AUFGABENSTELLUNG.
1/ Schreiben Sie aus dem Artikel über den Stuttgarter FDLR-Prozess den Abschnitt von „Es hagelt neue“ bis einschließlich „Angehöriger und Freunde.“ wortgetreu ab.
2/ Womit verglichen die Bundesanwälte laut dem Artikel über den Stuttgarter FDLR-Prozess den Auftritt der Verteidigung?
3/ Setzen Sie den Artikel über den Stuttgarter FDLR-Prozess im Anschluss an seinen letzten Satz fort.

DOKUMENTAUSZUG.
****

10. Tag Kongo-Kriegsverbrecherprozess: Hatz auf die Ruanderin

Es hagelt neue Anträge der Verteidigung: Ausschluss einer Prozessbeobachterin der ruandischen Botschaft, Ausschluss der gesamten Öffentlichkeit, Befangenheit der Richter.

Ignace Murwanashyaka beim Eintritt in den Gerichtssaal. Bild: dapd

STUTTGART taz | Zum zweiten Mal in diesem Verfahren lehnen die Verteidiger der beiden in Stuttgart angeklagten Führer der im Kongo kämpfenden ruandischen Miliz FDLR (Demokratische Kräfte zur Befreiung Ruandas) den 5. Strafsenat, vor dem die Hauptverhandlung stattfindet, wegen Befangenheit ab. In ihrem Antrag zum Abschluss der Verhandlung am 8. Juni behaupteten die Anwälte von Ignace Murwanashyaka und Straton Musoni, der Senat messe dem Schutz angeblicher Opfer mehr Wert bei als dem Schutz der Angeklagten und deren Angehöriger und Freunde.

Den Schutzbedarf entnimmt die Verteidigung offenbar dem Umstand, dass an manchen Verhandlungstagen - so auch an diesem - eine Mitarbeitern der ruandischen Botschaft als Prozessbeobachterin im Publikum sitzt. Das Verfahren ist öffentlich und die Angeklagten sind ruandische Staatsbürger, aber für die Anwälte ist die junge Frau die Vertreterin einer Diktatur und versucht, Zeugen zu manipulieren. Als Beleg wurde die Behauptung der Vorwoche angeführt, die Ruanderin habe sich mit dem niederländischen Experten Hans Romkema unterhalten, der als Zeuge geladen war. Einer der Anwälte hatte Romkema damals vorgehalten, er habe mit einer "dunkelhäutigen Frau" gesprochen und sich von dieser mit "Küsschen" verabschiedet, was Romkema dementierte.

Zuvor verlangte die Verteidigung den Ausschluss der Ruanderin aus der Hauptverhandlung, wegen des Verdachts auf Verleitung zur Falschaussage. Dies lehnte der Vorsitzende Richter Hettich ebenso ab wie einen Antrag, sie als Zeugin zu vernehmen. Es kam zu erregten Szenen im Gerichtssaal, als die Ruanderin kurz während einer Pause den Raum verließ und mehrere Anwälte ihr hinterherrannten, um hinterher zu behaupten, sie hätte ihre Notizen in ihre Tasche verpackt, um sie vor Beschlagnahmung zu schützen - obwohl zu diesem Zeitpunkt die Ruanderin wieder mit ihren Notizen im Publikum saß.

Die Bundesanwälte, nebenbei von der Verteidigung der Zusammenarbeit mit Folterstaaten bezichtigt, monierten, dass die Verteidigung für ihre verschiedenen Behauptungen keinerlei Beweise vorlege, und verglichen den Auftritt der Verteidigung mit einem Spionageroman.

****

[Bilder zur Datenvisualisierung]
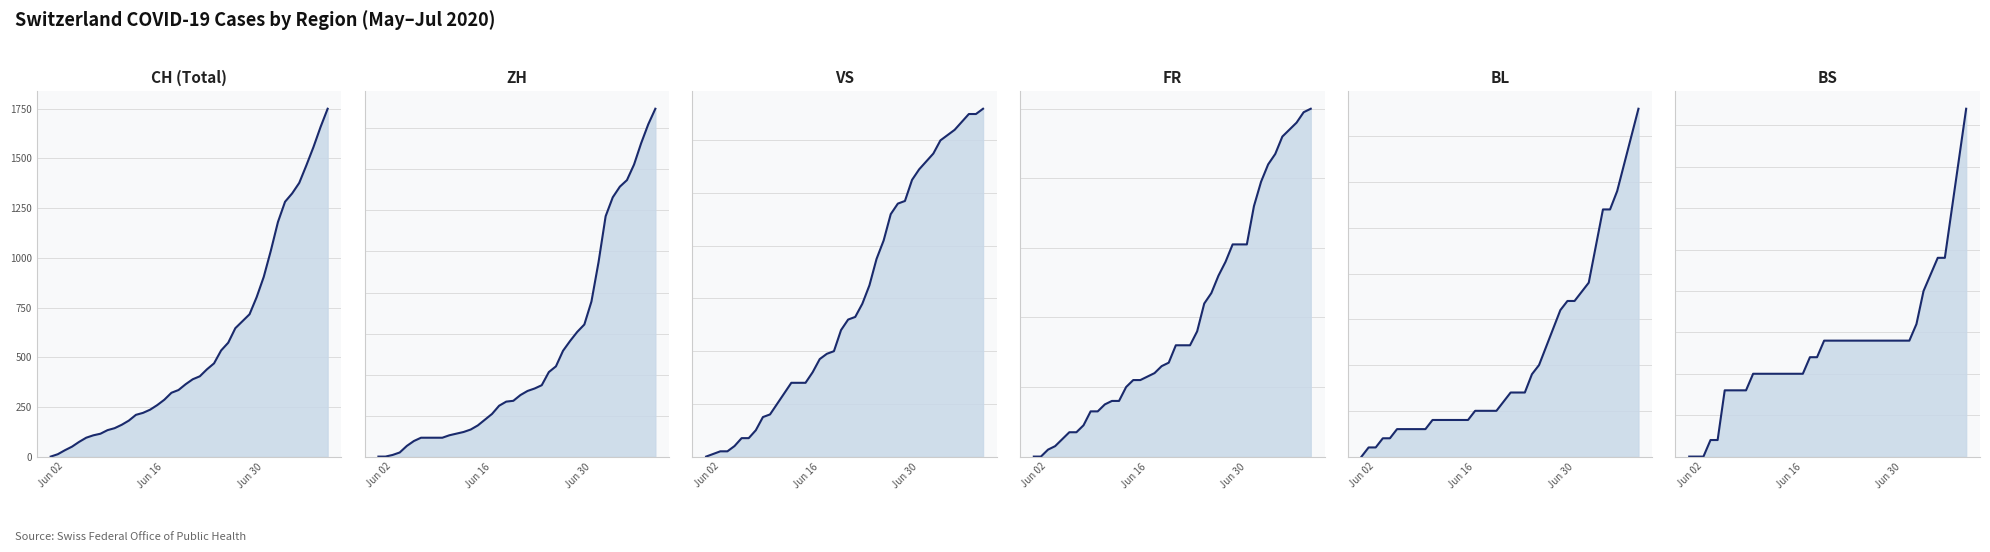

True or false: CH line and ZH line cross at least once.

False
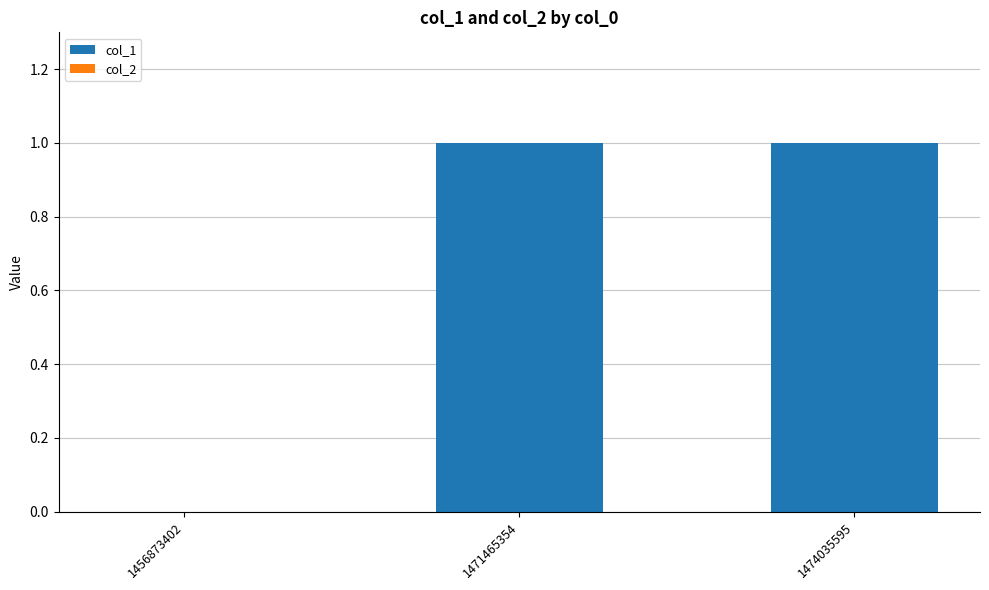

Is it true that the value at 1471465354 is 1?

True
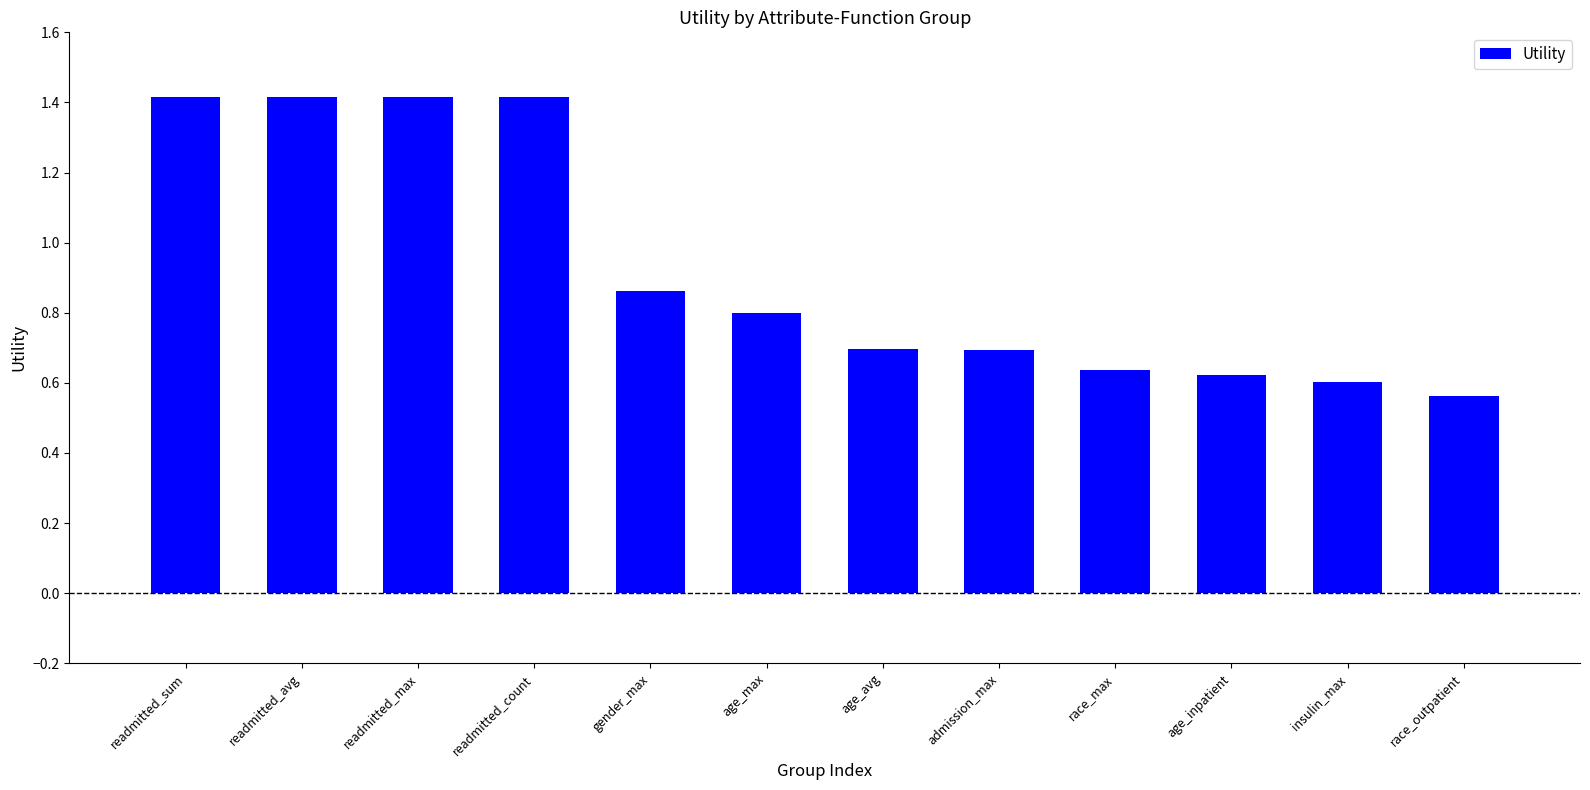

What is the label of the 7th bar from the right?

age_max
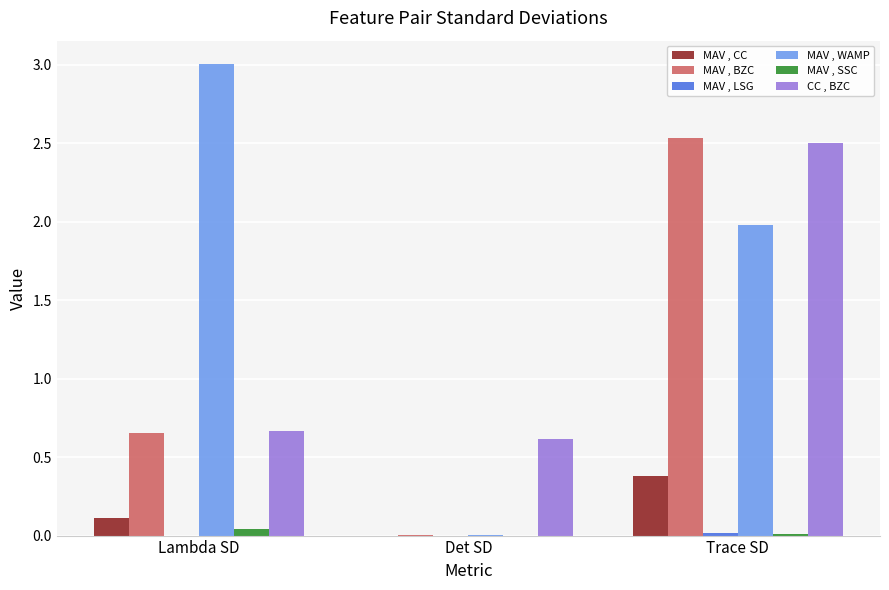

What is the sum of all MAV , BZC values?

3.2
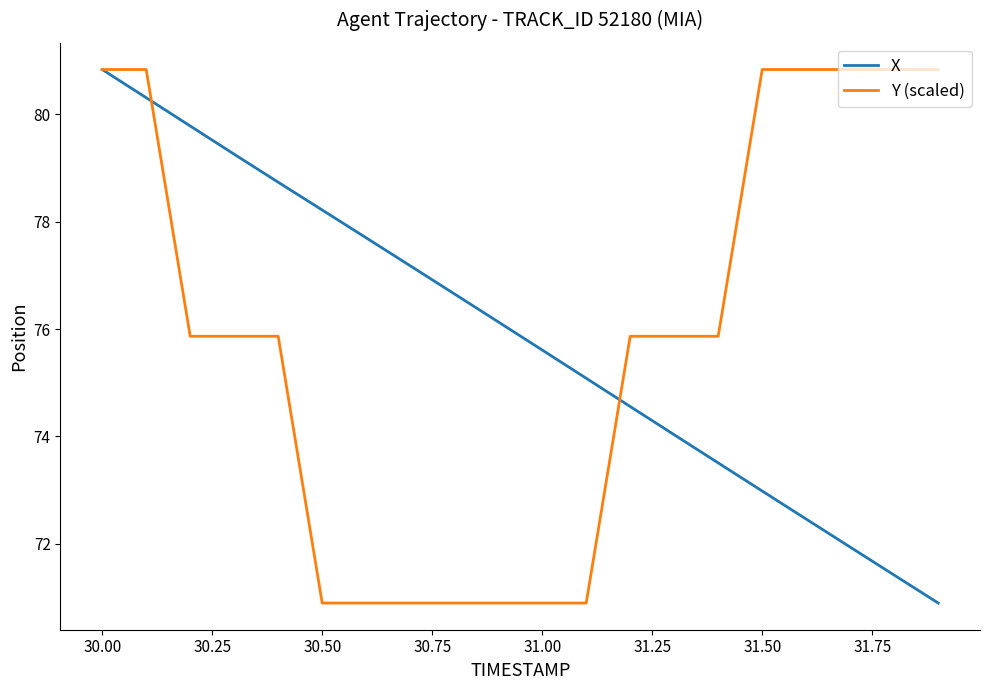

What is the maximum value shown in the chart?

80.8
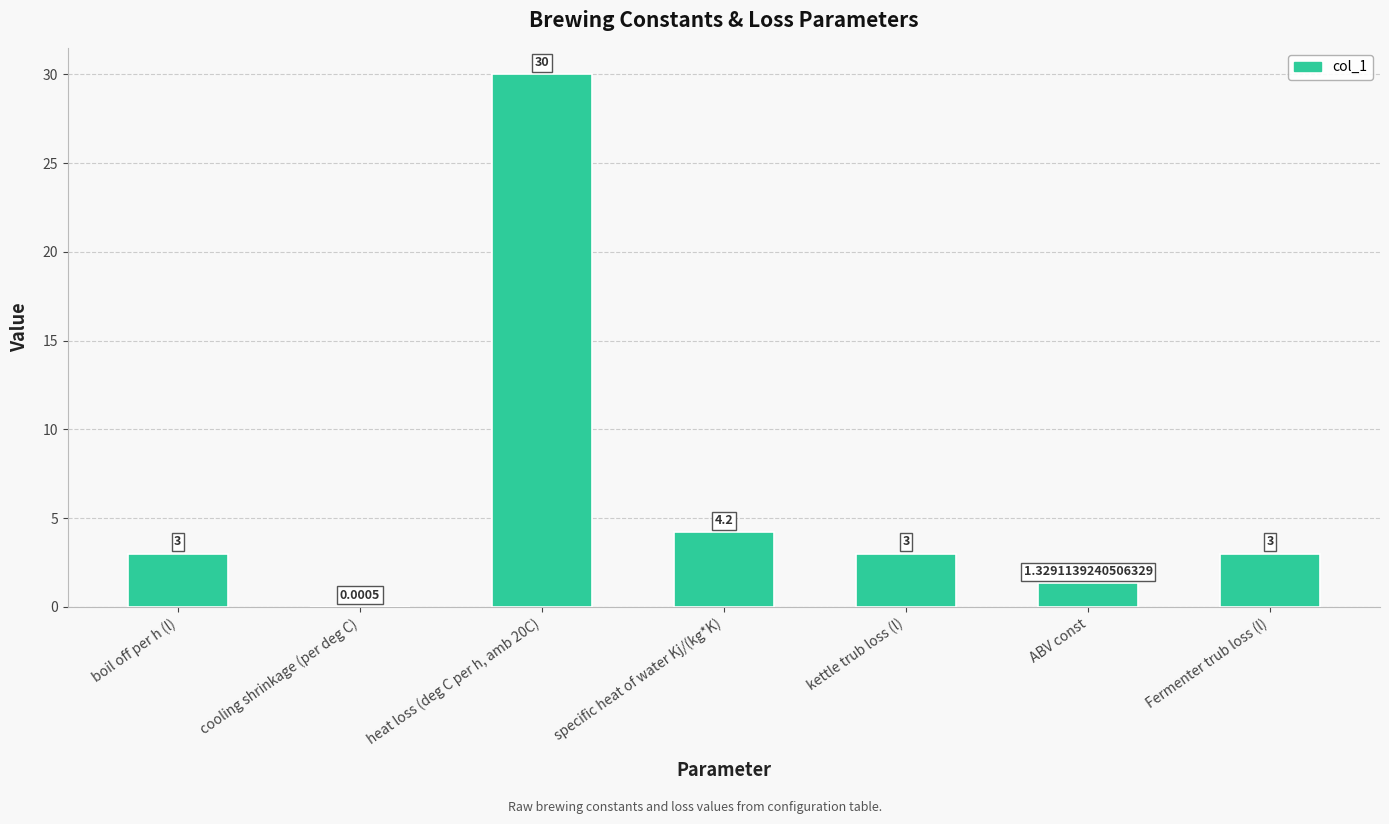

How many categories are shown in the chart?

7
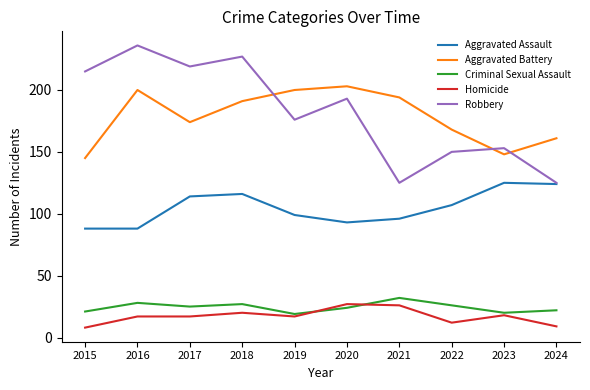

At which category is the sum across all series the highest?

2018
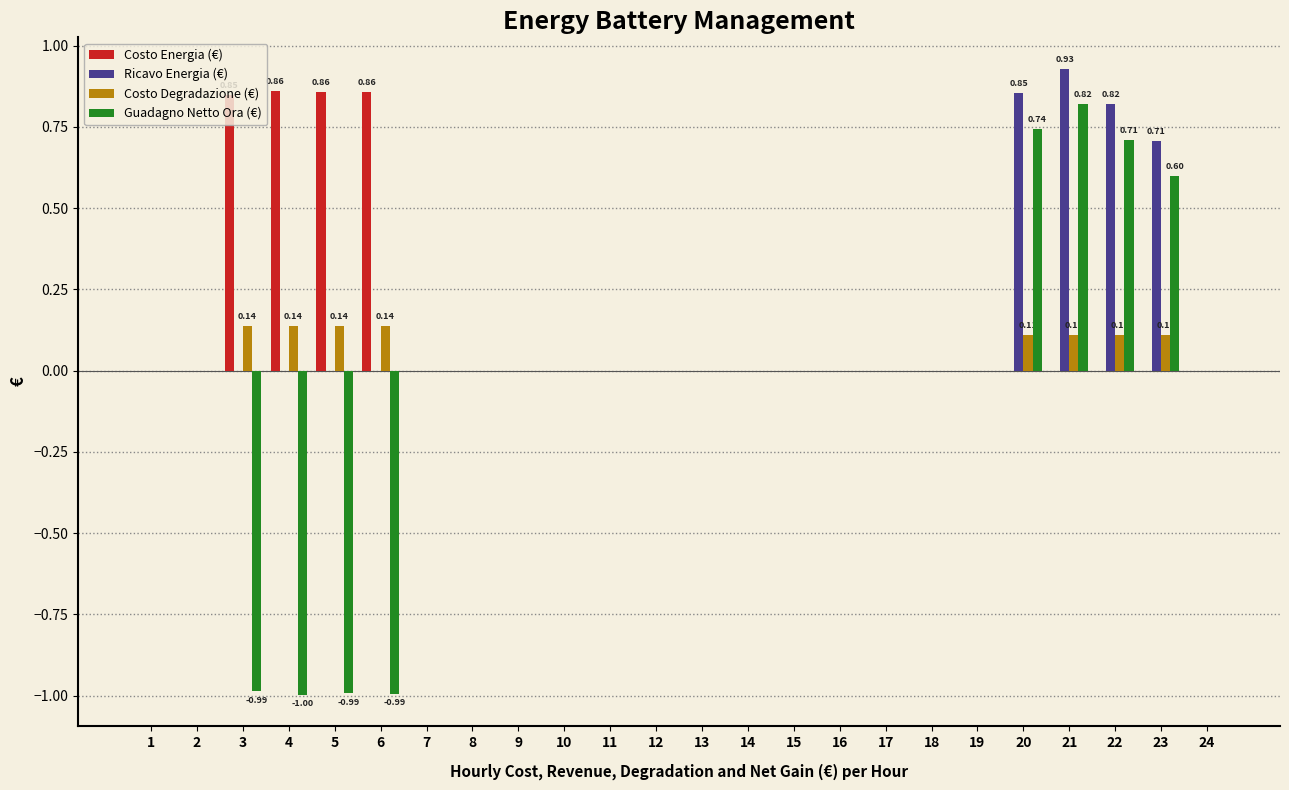

Is it true that Guadagno Netto Ora (€) equals -1.0 at 4?

True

****

LÖSUNGEN.
1/
Es hagelt neue Anträge der Verteidigung: Ausschluss einer Prozessbeobachterin der ruandischen Botschaft, Ausschluss der gesamten Öffentlichkeit, Befangenheit der Richter.

Ignace Murwanashyaka beim Eintritt in den Gerichtssaal. Bild: dapd

STUTTGART taz | Zum zweiten Mal in diesem Verfahren lehnen die Verteidiger der beiden in Stuttgart angeklagten Führer der im Kongo kämpfenden ruandischen Miliz FDLR (Demokratische Kräfte zur Befreiung Ruandas) den 5. Strafsenat, vor dem die Hauptverhandlung stattfindet, wegen Befangenheit ab. In ihrem Antrag zum Abschluss der Verhandlung am 8. Juni behaupteten die Anwälte von Ignace Murwanashyaka und Straton Musoni, der Senat messe dem Schutz angeblicher Opfer mehr Wert bei als dem Schutz der Angeklagten und deren Angehöriger und Freunde.

2/ Mit einem Spionageroman.

3/
Die Person des Angeklagten

Einen weiteren Antrag auf Ausschluss der Öffentlichkeit bei der Vernehmung der zwei eigentlich an diesem Tag als Zeugen geladenen BKA-Beamten lehnte der Senat ebenfalls ab. Eine Kommissarin und ein Polizeibeamter sagten somit öffentlich über die persönlichen Verhältnisse der Angeklagten aus. Dabei wurden im wesentlichen die bekannten Punkte der Biographien Murwanashyakas und Musonis wiederholt, garniert mit einigen weniger bekannten Details.

So die Nähe Murwanashyakas zur katholischen Kirche in Deutschland - während seiner Promotion an der Uni Köln, die er im Dezember 2000 kurz vor seiner Wahl zum FDLR-Präsidenten abschloss, war er Stipendfiat der katholischen Hochschulgemeinde und arbeitete nebenbei bei den Kölner Franziskanern. Seit 2005 habe er von ALG II gelebt - das Jahr, in dem er nach Aussagen Romkemas eine Viertelmillion US-Dollar von Kongos Regierung für die FDLR erhielt, die er nicht vollständig weitergab. 1996, 2001 und 2003 habe er seinen (ruandischen) Pass als verloren gemeldet, und es bestand der Verdacht, er habe ihn anderen Ruandern zur Einreise zur Verfügung gestellt.

Er war Vorsitzender der Deutschland-Sektion der Partei RDR (Versammlung für Demokratie und Rückkehr nach Ruanda), die von aus Ruanda geflohenen Hutu im damaligen Zaire gegründete Exilpartei und Vorsitzender mit Kontoverfügungsrecht der Vereinigung "SOS Ruanda", auf deren Konto Zahlungseingänge mit dem Verwendungszwecke "RDR Sektion Deutschland" eingingen. Er war Gründungsmitglied des Vereins "Akagera Rhein", Vorstandsmitglied des "Forum Frieden und Demokratie Ruanda" und Mitglied der "Initiative Frieden für Ruanda". Musoni war stellvertretender Vorsitzender der RDR. Beide Angeklagten kamen lange vor dem ruandischen Völkermord nach Deutschland: Murwanashyaka 1989, Musoni 1986, beide zu Studienzwecken.

Die Verhandlung wird wegen der Pfingstferien am 27. Juni fortgesetzt. Dann wird wohl zunächst der Befangenheitsantrag der Verteidigung auf der Tagesordnung stehen. Die Verteidiger haben nach der Ablehnung ihres ersten Befangenheitsantrags vom ersten Verhandlungstag diesmal die Namhaftmachung der Senatsmitglieder verlangt, welche über ihren Antrag entscheiden.